Parallel calculations (optional) To speed up the calculations with large datasets on a multi-core machine, you can use the argument cores. With cores=0, the number of available cores will be detected via parallel::detectCores(). Otherwise, specify the number of cores as a positive integer.

pr <- calc_genoprob(cross=iron, map=map, error_prob=0.002, cores=4)

Allele probabilities (optional) The genome scan functions use genotype probabilities as well as a matrix of phenotypes.

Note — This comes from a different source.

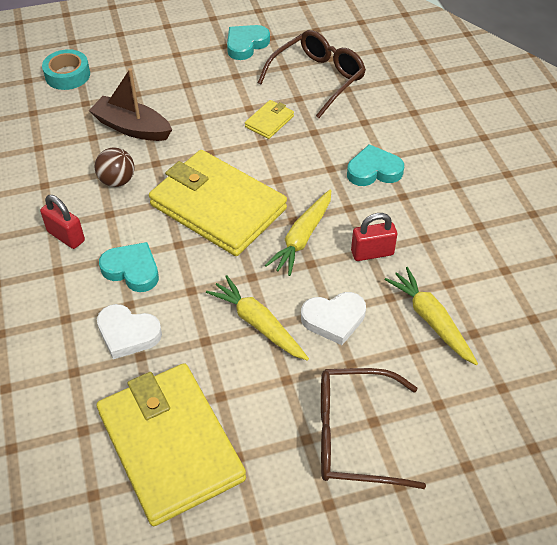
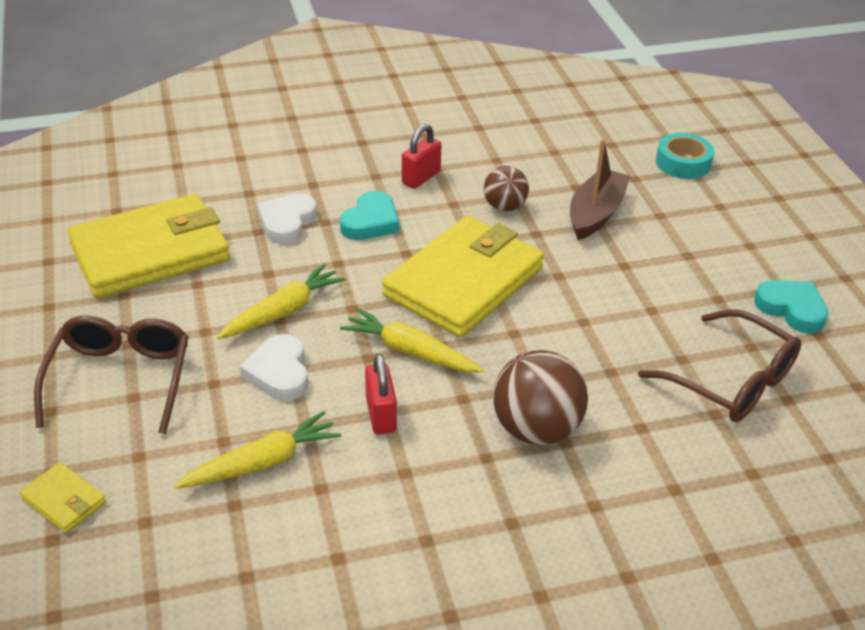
camera: 90 degrees right, 10 degrees down
(269, 121) = (626, 328): yellow wallet -> yellow wallet (64, 500)
(374, 170) = (536, 429): turquoise heart -> brown ball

If you wished to perform a genome scan via an additive allele model, you would first convert the genotype probabilities to allele probabilities, using the function genoprob_to_alleleprob().

apr <- genoprob_to_alleleprob(probs=pr)

The figure below shows genotype and allele probabilities for 3 samples. In the Diversity Outbred, there are 36 possible genotype states (AA, AB, AC, …, BB, BC, BD, …, CC, CD, CE, …, DD, DE, DF, …, EE,…) or 8 + 7 + 6 + 5 + 4 + 3 + 2 + 1. The first SNP below has genotype BB. In the table describing alleles (8 state founder probabilities), the probability that this SNP has a B allele is 1. The 2nd SNP has genotype BH, so the allele table shows a probability of 0.5 for B and 0.5 for H. The third SNP is either BG or BH, and has a probability of 0.5 for each of these genotypes. The allele table shows a probability of 0.5 for allele B, and 0.25 for both G and H.

Key Points

  • The first step in QTL analysis is to calculate genotype probabilities.

  • Insert pseudomarkers to calculate QTL at positions between genotyped markers.

  • Calculate genotype probabilities between genotyped markers with calc_genoprob().